* Data records:
= = = =

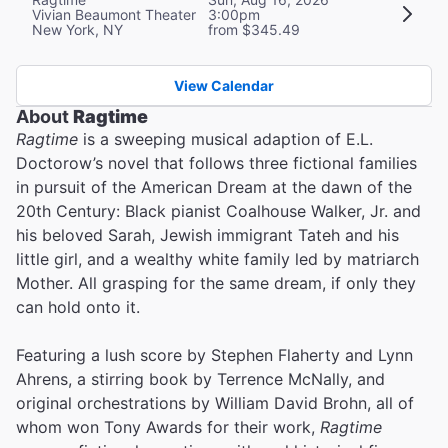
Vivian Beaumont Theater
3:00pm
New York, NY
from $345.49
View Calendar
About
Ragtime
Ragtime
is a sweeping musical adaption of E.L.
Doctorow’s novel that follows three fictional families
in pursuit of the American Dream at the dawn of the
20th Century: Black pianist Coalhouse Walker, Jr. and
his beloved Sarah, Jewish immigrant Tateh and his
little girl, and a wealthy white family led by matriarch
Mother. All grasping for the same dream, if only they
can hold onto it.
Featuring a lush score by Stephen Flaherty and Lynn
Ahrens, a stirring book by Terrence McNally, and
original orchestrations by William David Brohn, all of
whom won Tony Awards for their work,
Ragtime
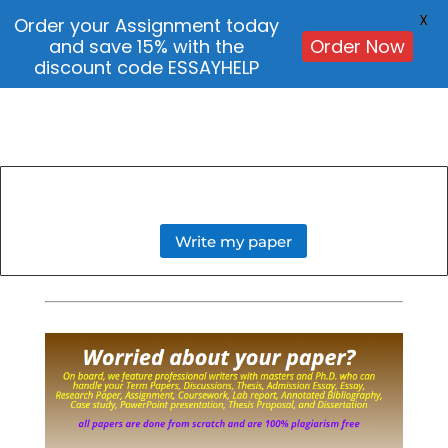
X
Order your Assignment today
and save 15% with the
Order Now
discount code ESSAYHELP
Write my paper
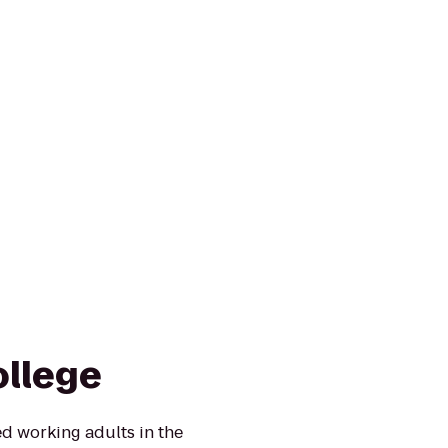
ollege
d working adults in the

= = = =

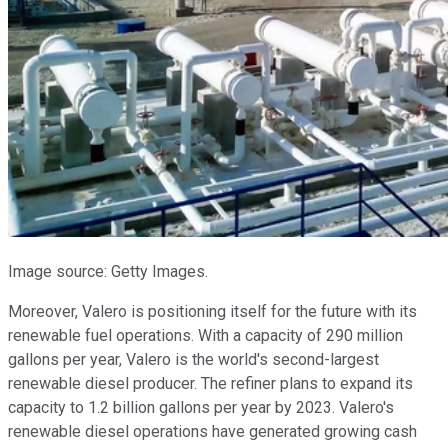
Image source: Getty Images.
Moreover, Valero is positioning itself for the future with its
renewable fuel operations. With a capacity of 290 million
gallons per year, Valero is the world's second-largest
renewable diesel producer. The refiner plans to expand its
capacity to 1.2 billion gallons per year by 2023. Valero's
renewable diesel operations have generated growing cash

= = = =

* Exercise directions: Look above for the line with "his beloved Sarah, Jewish" and the line with "d working adults in the", then restate exactly those two lines and all lines between them, with no pictures.

* Output:
his beloved Sarah, Jewish immigrant Tateh and his
little girl, and a wealthy white family led by matriarch
Mother. All grasping for the same dream, if only they
can hold onto it.
Featuring a lush score by Stephen Flaherty and Lynn
Ahrens, a stirring book by Terrence McNally, and
original orchestrations by William David Brohn, all of
whom won Tony Awards for their work,
Ragtime
X
Order your Assignment today
and save 15% with the
Order Now
discount code ESSAYHELP
Write my paper
ollege
d working adults in the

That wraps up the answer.